Introduction Liver resection is a major operation with significant morbidity and mortality, and accurate pre-operative assessment of risk is important. Cardiopulmonary exercise testing (CPX) is used increasingly before major abdominal surgery, although its usefulness prior to hepatectomy is unclear. We wished to evaluate the role of CPX testing prior to liver resection.
Method Prospectively collected data were extracted from the HPB unit database. The study group excluded patients with chronic liver disease and biliary obstruction. CPX testing was introduced in February 2008, initially selectively but after November 2013 was used in all patients undergoing liver resection. Standard CPX and operative parameters were retrieved. Operative complications were classified according to the Clavien-Dindo system and grade 3–5 complications considered significant. Multi-variate methods were used to assess potential associations between pre-operative CPX parameters and operative complications.

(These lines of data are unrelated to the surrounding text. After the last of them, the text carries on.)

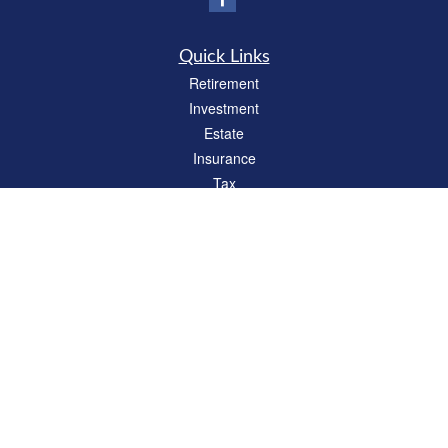
Quick Links
Retirement
Investment
Estate
Insurance
Tax
Money
Lifestyle
Latest Articles
All Videos
All Calculators
Check the background of your financial professional on FINRA's
BrokerCheck
.
The content is developed from sources believed to be providing accurate
information. The information in this material is not intended as tax or legal advice.
Please consult legal or tax professionals for specific information regarding your
individual situation. Some of this material was developed and produced by FMG
Suite to provide information on a topic that may be of interest. FMG Suite is not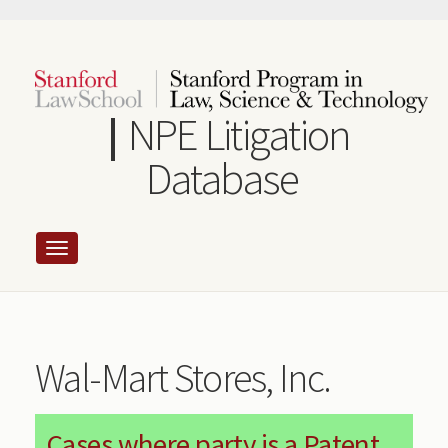
Skip
to
main
content
NPE Litigation
Database
Wal-Mart Stores, Inc.
Cases where party is a Patent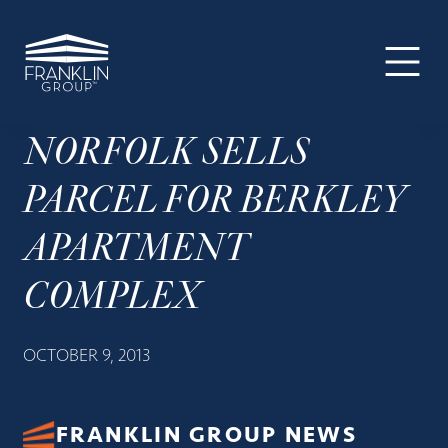
The
Skip
Skip
Skip
Your
Franklin
to
to
to
SUPER-
Group
primary
main
footer
powered
navigation
content
WP
Engine
NORFOLK SELLS
Site
PARCEL FOR BERKLEY
APARTMENT
COMPLEX
OCTOBER 9, 2013
FRANKLIN GROUP NEWS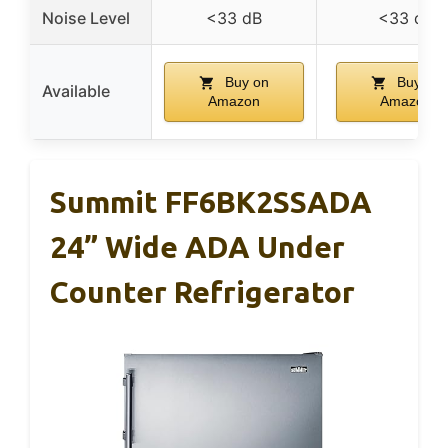
Noise Level
<33 dB
<33 dB
Buy on
Buy on
Available
Amazon
Amazon
Summit FF6BK2SSADA
24” Wide ADA Under
Counter Refrigerator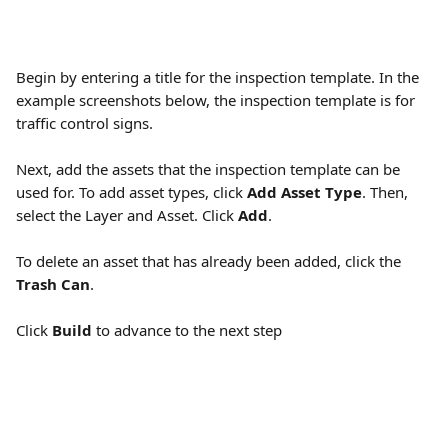
Begin by entering a title for the inspection template. In the 
example screenshots below, the inspection template is for 
traffic control signs.
Next, add the assets that the inspection template can be 
used for. To add asset types, click 
Add Asset Type
. Then, 
select the Layer and Asset. Click 
Add
.
To delete an asset that has already been added, click the 
Trash Can
.
Click 
Build
 to advance to the next step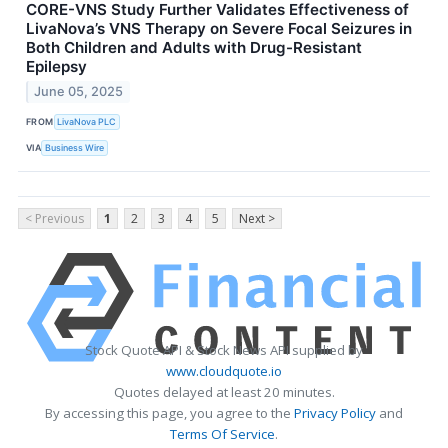
CORE-VNS Study Further Validates Effectiveness of
LivaNova’s VNS Therapy on Severe Focal Seizures in
Both Children and Adults with Drug-Resistant
Epilepsy
June 05, 2025
FROM
LivaNova PLC
VIA
Business Wire
< Previous
1
2
3
4
5
Next >
Stock Quote API & Stock News API supplied by
www.cloudquote.io
Quotes delayed at least 20 minutes.
By accessing this page, you agree to the
Privacy Policy
and
Terms Of Service
.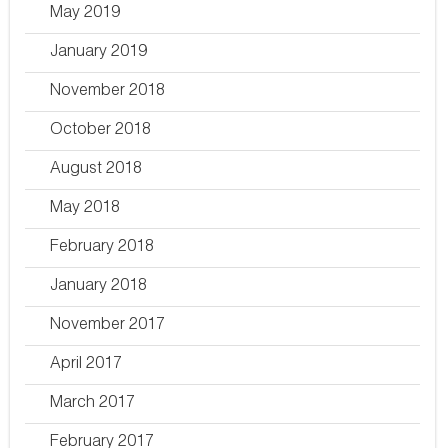
May 2019
January 2019
November 2018
October 2018
August 2018
May 2018
February 2018
January 2018
November 2017
April 2017
March 2017
February 2017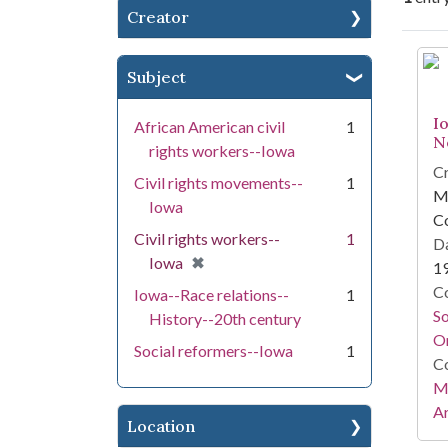
Creator
Se
Subject
I
African American civil
1
N
rights workers--Iowa
Cr
Civil rights movements--
1
Mi
Iowa
C
Civil rights workers--
1
Da
[remove]
✖
Iowa
1
Co
Iowa--Race relations--
1
S
History--20th century
On
Social reformers--Iowa
1
Co
Mi
Ar
Location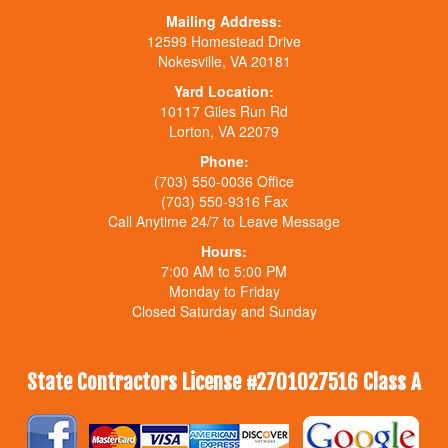
Mailing Address:
12599 Homestead Drive
Nokesville, VA 20181
Yard Location:
10117 Giles Run Rd
Lorton, VA 22079
Phone:
(703) 550-0036 Office
(703) 550-9316 Fax
Call Anytime 24/7 to Leave Message
Hours:
7:00 AM to 5:00 PM
Monday to Friday
Closed Saturday and Sunday
State Contractors License #2701027516 Class A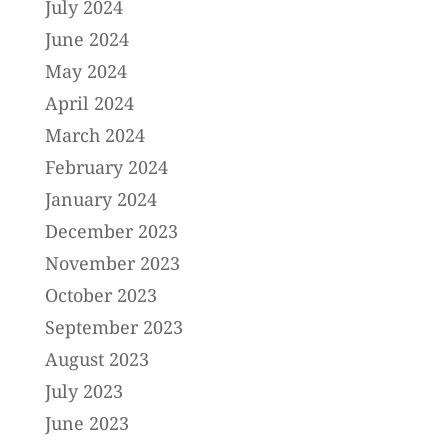
July 2024
June 2024
May 2024
April 2024
March 2024
February 2024
January 2024
December 2023
November 2023
October 2023
September 2023
August 2023
July 2023
June 2023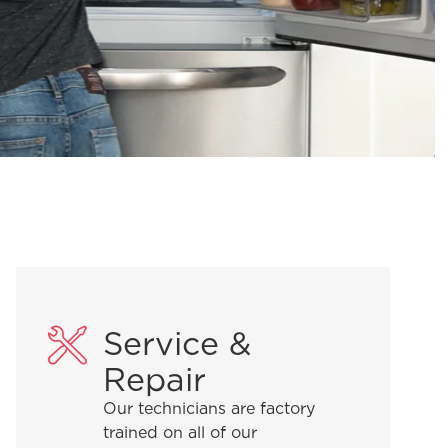
Service &
Repair
Our technicians are factory
trained on all of our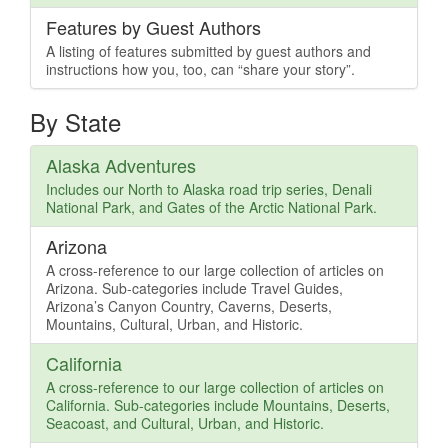
Features by Guest Authors
A listing of features submitted by guest authors and
instructions how you, too, can “share your story”.
By State
Alaska Adventures
Includes our North to Alaska road trip series, Denali
National Park, and Gates of the Arctic National Park.
Arizona
A cross-reference to our large collection of articles on
Arizona. Sub-categories include Travel Guides,
Arizona’s Canyon Country, Caverns, Deserts,
Mountains, Cultural, Urban, and Historic.
California
A cross-reference to our large collection of articles on
California. Sub-categories include Mountains, Deserts,
Seacoast, and Cultural, Urban, and Historic.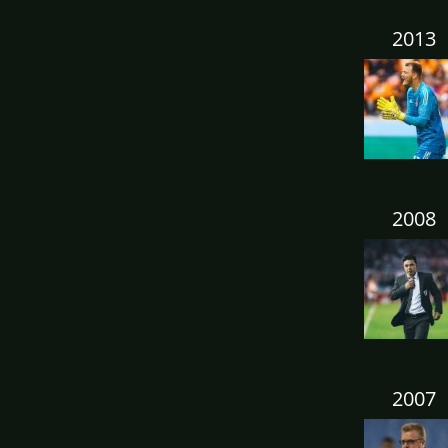
2013
2008
2007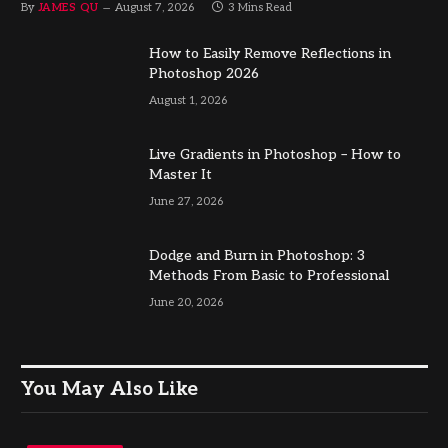
By
JAMES QU
August 7, 2026
3 Mins Read
How to Easily Remove Reflections in
Photoshop 2026
August 1, 2026
Live Gradients in Photoshop – How to
Master It
June 27, 2026
Dodge and Burn in Photoshop: 3
Methods From Basic to Professional
June 20, 2026
You May Also Like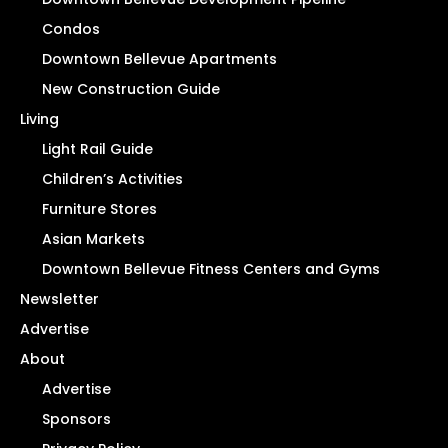
Condos
Downtown Bellevue Apartments
New Construction Guide
Living
Light Rail Guide
Children’s Activities
Furniture Stores
Asian Markets
Downtown Bellevue Fitness Centers and Gyms
Newsletter
Advertise
About
Advertise
Sponsors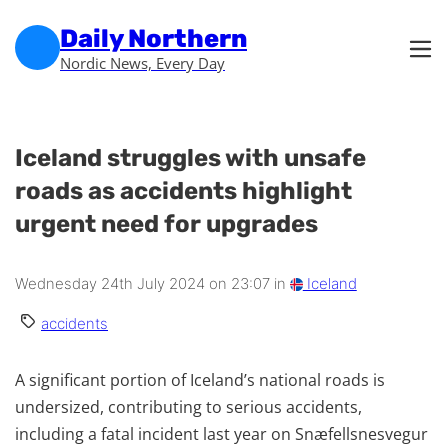
Skip to main content
Skip to footer
Daily Northern
Nordic News, Every Day
Iceland struggles with unsafe
roads as accidents highlight
urgent need for upgrades
Wednesday 24th July 2024 on 23:07 in
Iceland
accidents
A significant portion of Iceland’s national roads is
undersized, contributing to serious accidents,
including a fatal incident last year on Snæfellsnesvegur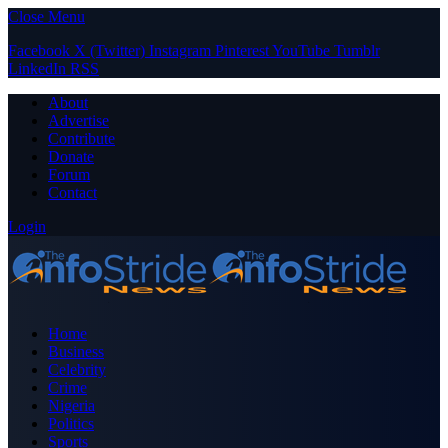
Close Menu
Facebook
X (Twitter)
Instagram
Pinterest
YouTube
Tumblr
LinkedIn
RSS
About
Advertise
Contribute
Donate
Forum
Contact
Login
Home
Business
Celebrity
Crime
Nigeria
Politics
Sports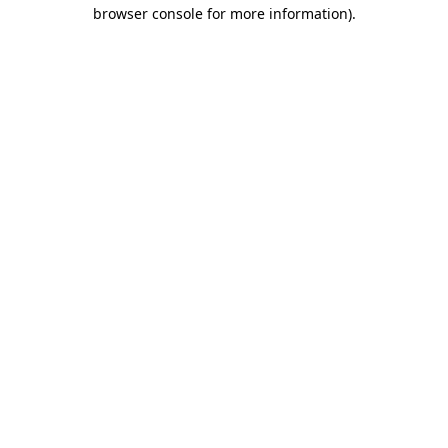
browser console for more information)
.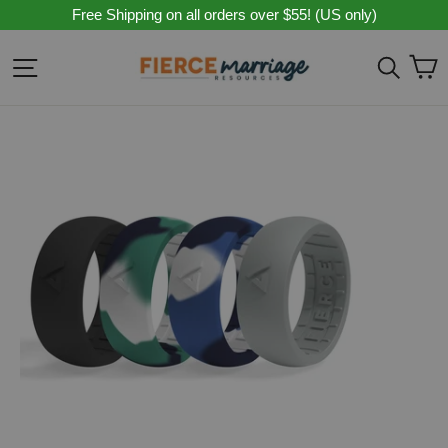
Skip
Free Shipping on all orders over $55! (US only)
to
content
C
Site navigation
Sear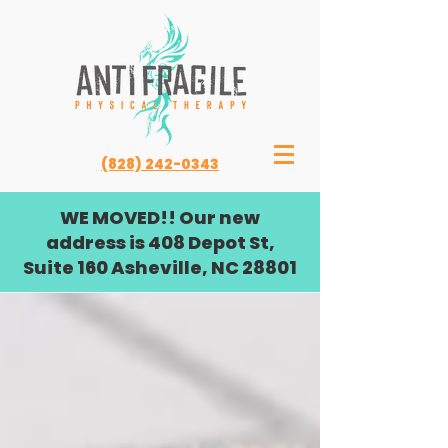
(828) 242-0343
WE MOVED!! Our new
address is 408 Depot St,
Suite 160 Asheville, NC 28801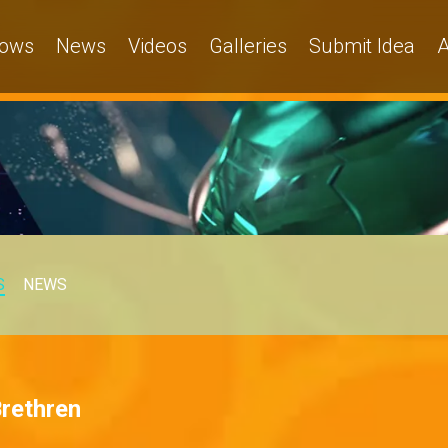
ows
News
Videos
Galleries
Submit Idea
A
S
NEWS
Brethren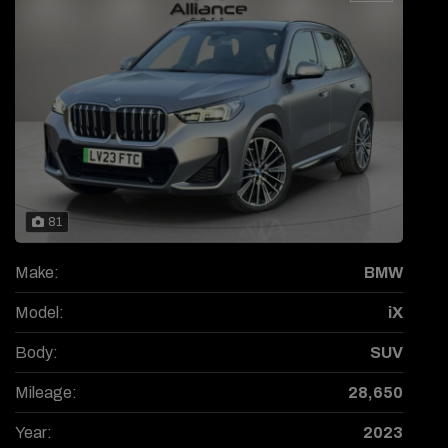
81
Make:
BMW
Model:
iX
Body:
SUV
Mileage:
28,650
Year:
2023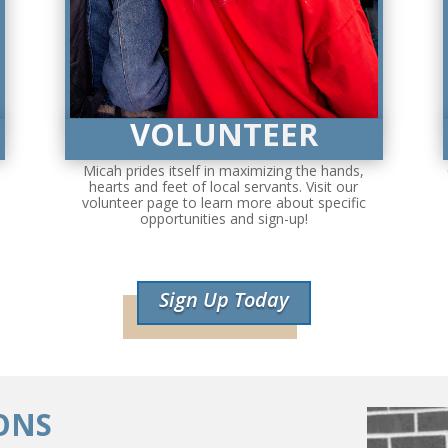
VOLUNTEER
Micah prides itself in maximizing the hands,
hearts and feet of local servants. Visit our
volunteer page to learn more about specific
opportunities and sign-up!
Sign Up Today
ONS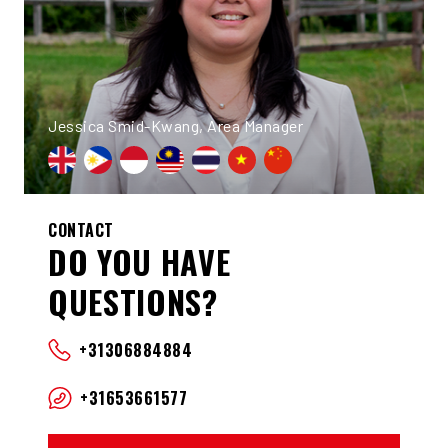
Jessica Smid-Kwang, Area Manager
CONTACT
DO YOU HAVE
QUESTIONS?
+31306884884
+31653661577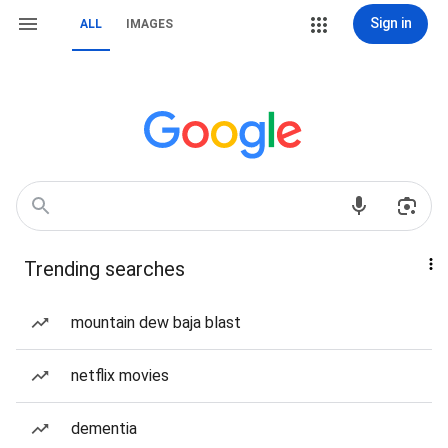
Sign in
ALL
IMAGES
Trending searches
mountain dew baja blast
netflix movies
dementia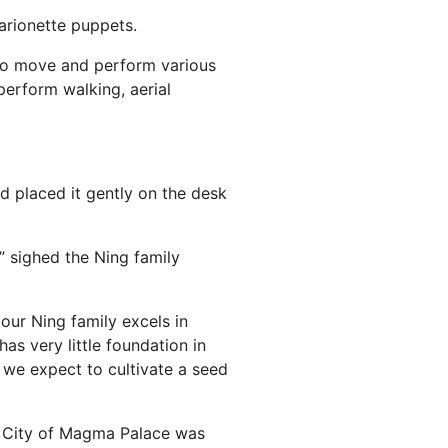
marionette puppets.
 to move and perform various
erform walking, aerial
nd placed it gently on the desk
 sighed the Ning family
 our Ning family excels in
has very little foundation in
we expect to cultivate a seed
al City of Magma Palace was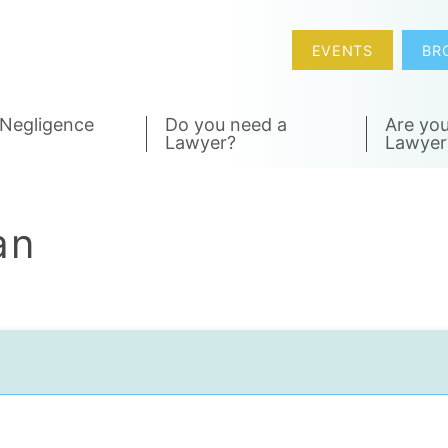
EVENTS
BR
 Negligence
Do you need a
Are you
Lawyer?
Lawyer
an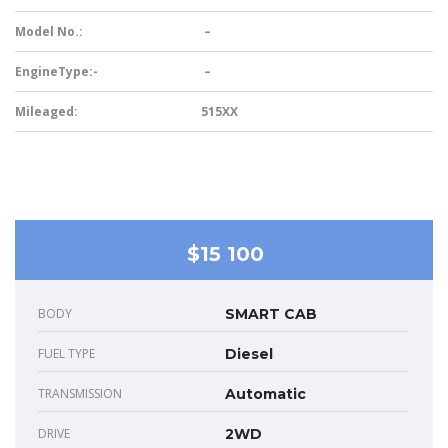
Model No.:
–
EngineType:-
–
Mileaged:
515XX
$15 100
BODY
SMART CAB
FUEL TYPE
Diesel
TRANSMISSION
Automatic
DRIVE
2WD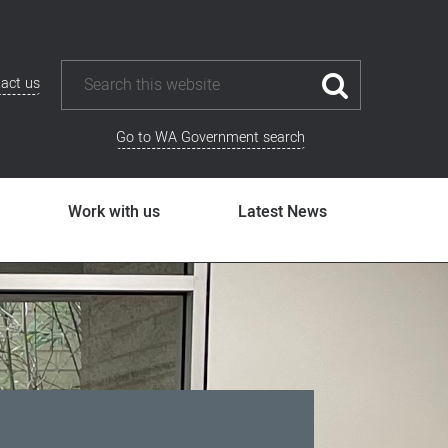
act us
Go to WA Government search
Work with us
Latest News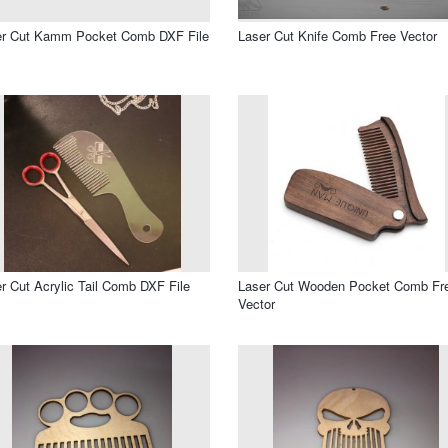
er Cut Kamm Pocket Comb DXF File
Laser Cut Knife Comb Free Vector
r Cut Acrylic Tail Comb DXF File
Laser Cut Wooden Pocket Comb Fr
Vector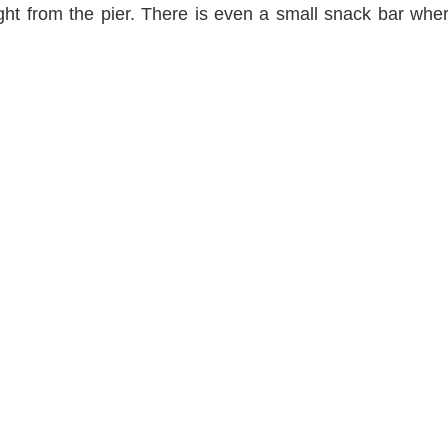
ight from the pier. There is even a small snack bar wh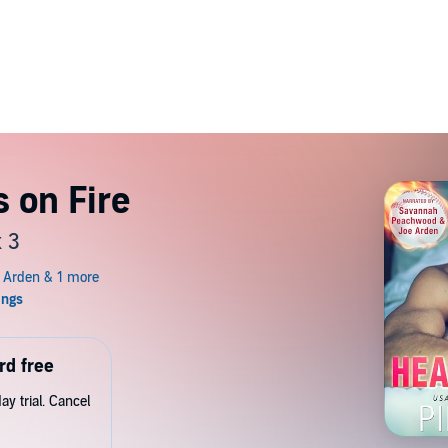
s on Fire
 3
rd free
y trial. Cancel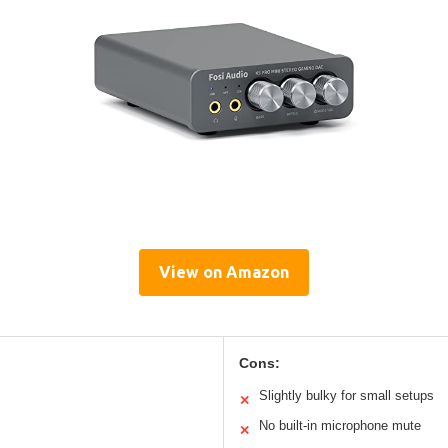
View on Amazon
Cons:
Slightly bulky for small setups
✕
No built-in microphone mute
✕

Results Pre-operative CPX was performed on 183 occasions. Grade 3, 4 and 5 complications were suffered by 17, 38 and 3% of patients, respectively. A weak association was noted between increasing ventilatory equivalents for CO2(VE/CO2), the risk of Grade 3–5 complications (Odds ratio = 1.11, p = 0.015) and length of post-operative stay (p = 0.004). No association was noted between any other CPX variable and operative outcome.
Conclusion With the exception of VE/CO2,CPX test parameters did not predict the development of post-operative complications. It is likely that the majority of complications suffered after liver resection relate to technical aspects of the operation and are not associated with cardio-respiratory function.
Disclosure of interest None Declared.